Washington DC is a place for grand ambition, a place that no one gets without having something of a killer instinct. Usually it’s disguised a little better than in this WOWO interview with Kelli Ward, the woman who challenged John McCain in the 2016 primary, picked up here by CNN. Ward, a physician by trade, tells the Indiana station that the prospects for McCain’s health are “low,” and that he should get out of the way immediately in order to open up the seat for … Kelli Ward:
“I hope that Senator McCain is going to look long and hard at this, that his family and his advisers are going to look at this, and they’re going to advise him to step away as quickly as possible,” she said on Indiana radio WOWO 1190 AM. “So that the business of the country and the business of Arizona being represented at the federal level can move forward.” …
“I would never presume to say what someone’s prognosis is without having exams,” she said. “As a Christian, I know there can always be miracles. But the likelihood that John McCain is going to come back to the Senate and be at full force for the people of our state and the people of the United States is low. That likelihood is low. So in our state, we don’t have a quick special election or anything if someone retires or resigns or steps away from their position.”
In one sentence, Ward says she’d never offer a prognosis without doing an exam. Two sentences later, Ward does exactly that, a trick she tried on occasion during her primary fight, too. She may not be incorrect, and in fact might be likely to be proven correct, but Doctor Ward is still offering prognoses without any access to the patient’s information.
Besides, what’s the rush? Ward emphasizes that the issue is pressing because of the head count in the Senate, which Ward manages to botch. “You probably realize,” Ward tells the radio host, “that with John McCain out of commission, we don’t have 51 votes on the Republican side.” Actually, as her home-state newspaper Arizona Republic pointed out, we do have 51 votes without McCain, because there are 52 Republicans in the Senate. As Casey Stengel once said, “You can look it up.” Assuming that the entire Republican caucus votes together, McCain’s temporary absence would not be a problem. The issue is that the caucus can’t even pull together 50 votes for ObamaCare repeal, but McConnell can’t pull together 49 either, so again, McCain’s absence isn’t as pressing, at least at the moment.
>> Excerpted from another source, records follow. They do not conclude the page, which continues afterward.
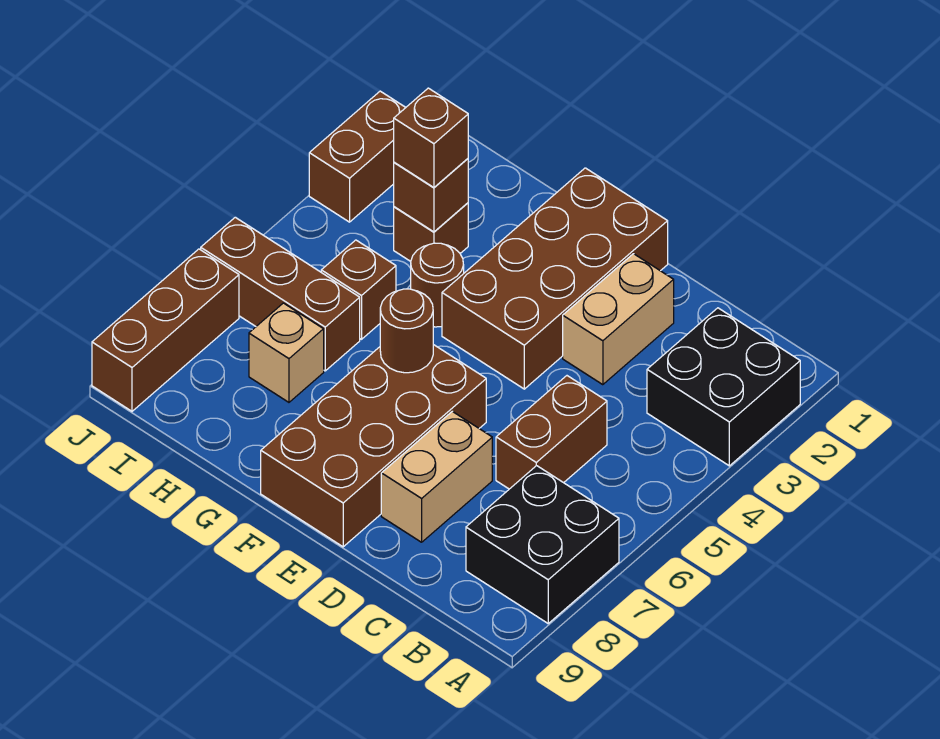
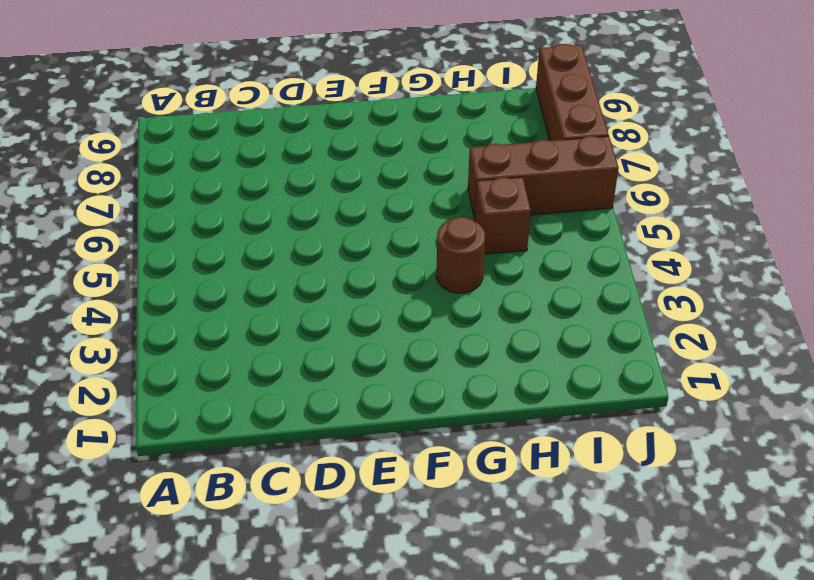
none -> black brick A2:B3 level 1
none -> black brick A7:B8 level 1
none -> brown brick C5:C6 level 1

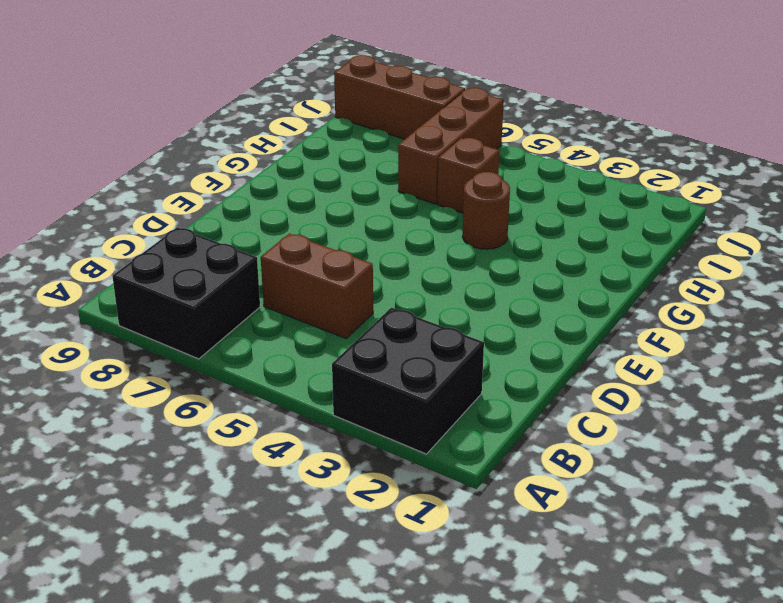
none -> tan brick D2:D3 level 1
none -> tan brick D7:D8 level 1
none -> brown brick E1:F4 level 1

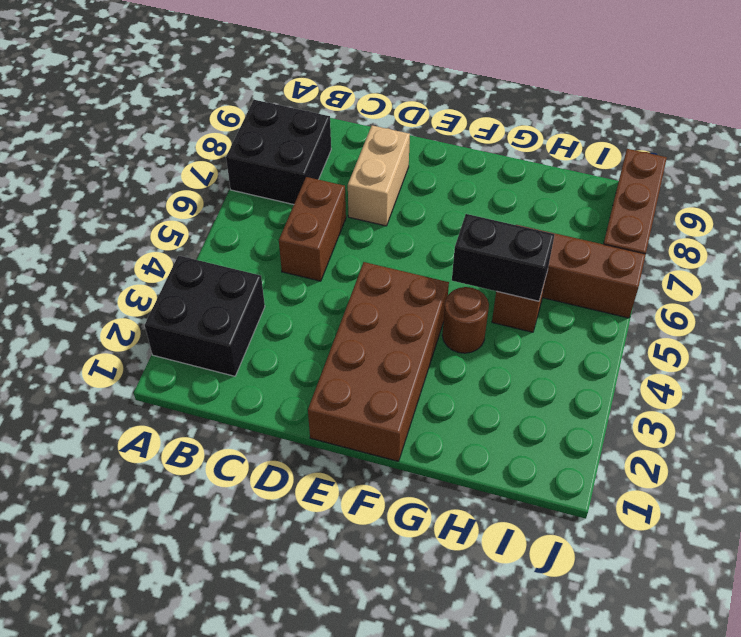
black brick G5:H5 level 2 -> none
none -> tan brick D2:D3 level 1
none -> brown brick E6:F9 level 1
none -> brown brick H3 level 1

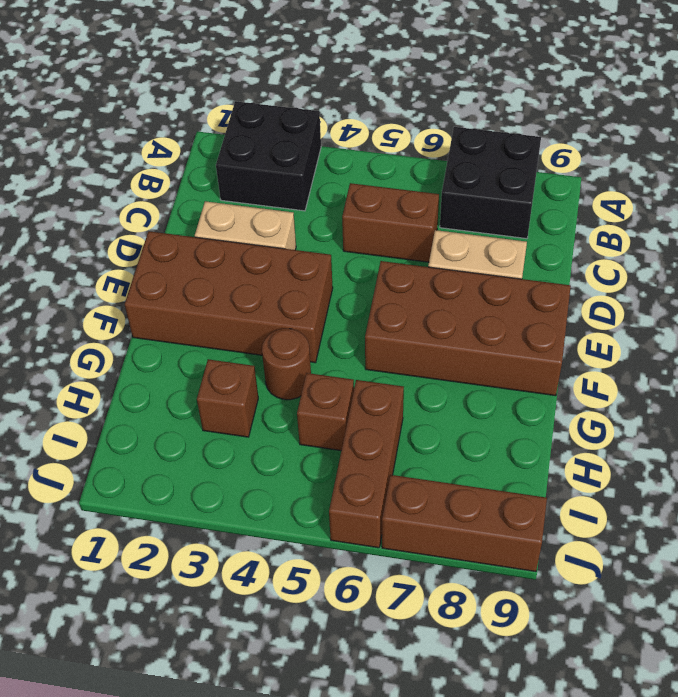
none -> tan brick H7 level 1
none -> brown brick J2:J3 level 1
none -> brown round brick F6 level 2

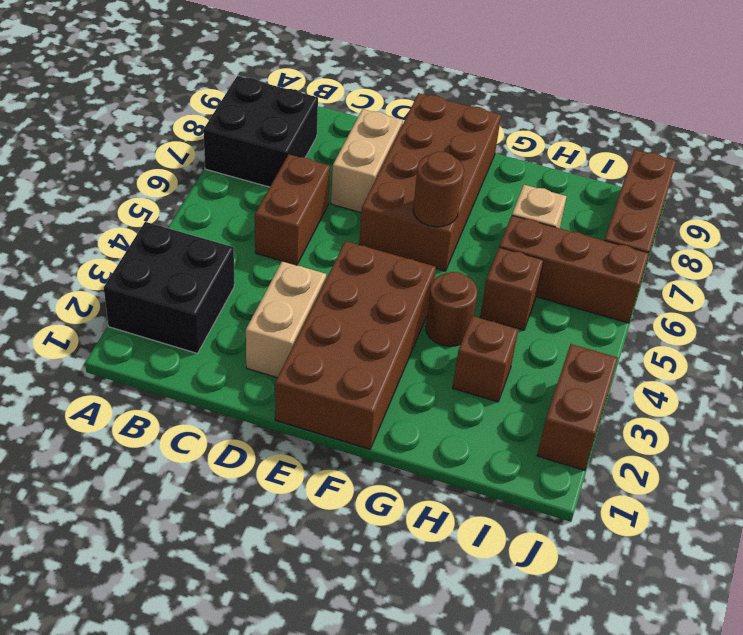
none -> brown brick H3 level 2
none -> brown brick H3 level 3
The reason Ward wants to treat this as an emergency is rather transparent:
She added that if McCain steps down she hopes Arizona Gov. Doug Ducey considers appointing her to his seat until an election takes place in 2018 to decide who would fill it for the remainder of his term.
“Well, you know, I certainly hope so,” she said. “Because I have a proven track record of years in the state senate of being extremely effective and of listening to the voice of the people that I represent.”
Ahem. If Doug Ducey had any inclination to fill a hypothetically open Senate seat by appointing Ward, the naked ambition in this attempt to shove McCain in a ditch just a couple of days after announcing his cancer diagnosis would chill it at least a little. It doesn’t help that Ward goes after Jeff Flake in the same interview, and then suggests that Ducey could do a solid for Flake by letting her take the other Senate seat. “I am beating the pants off of Jeff Flake already,” Ward tells WOWO, and that “some people told me” that Flake should get Ducey to appoint Ward just to “take the pressure off of him.”
Flake’s not rushing to take Ward up on that offer, as he tells CNN:
“John McCain is a fighter and an American hero. I fully expect to see him back in the senate soon. I’m dumbstruck by Kelli Ward’s comments.”
Regardless of how one views John McCain’s policy positions and votes, the people of Arizona elected him to this term in office, and he should be given more than 48 hours to absorb the impact of his diagnosis before deciding on whether to resign. Instead, Ward wants to push him out in order to get the seat she couldn’t win in the election. My guess is that McCain will be more determined than ever not to give Ward that opportunity, and that Flake will have a clip to share with Arizona voters repeatedly between now and the 2018 primary.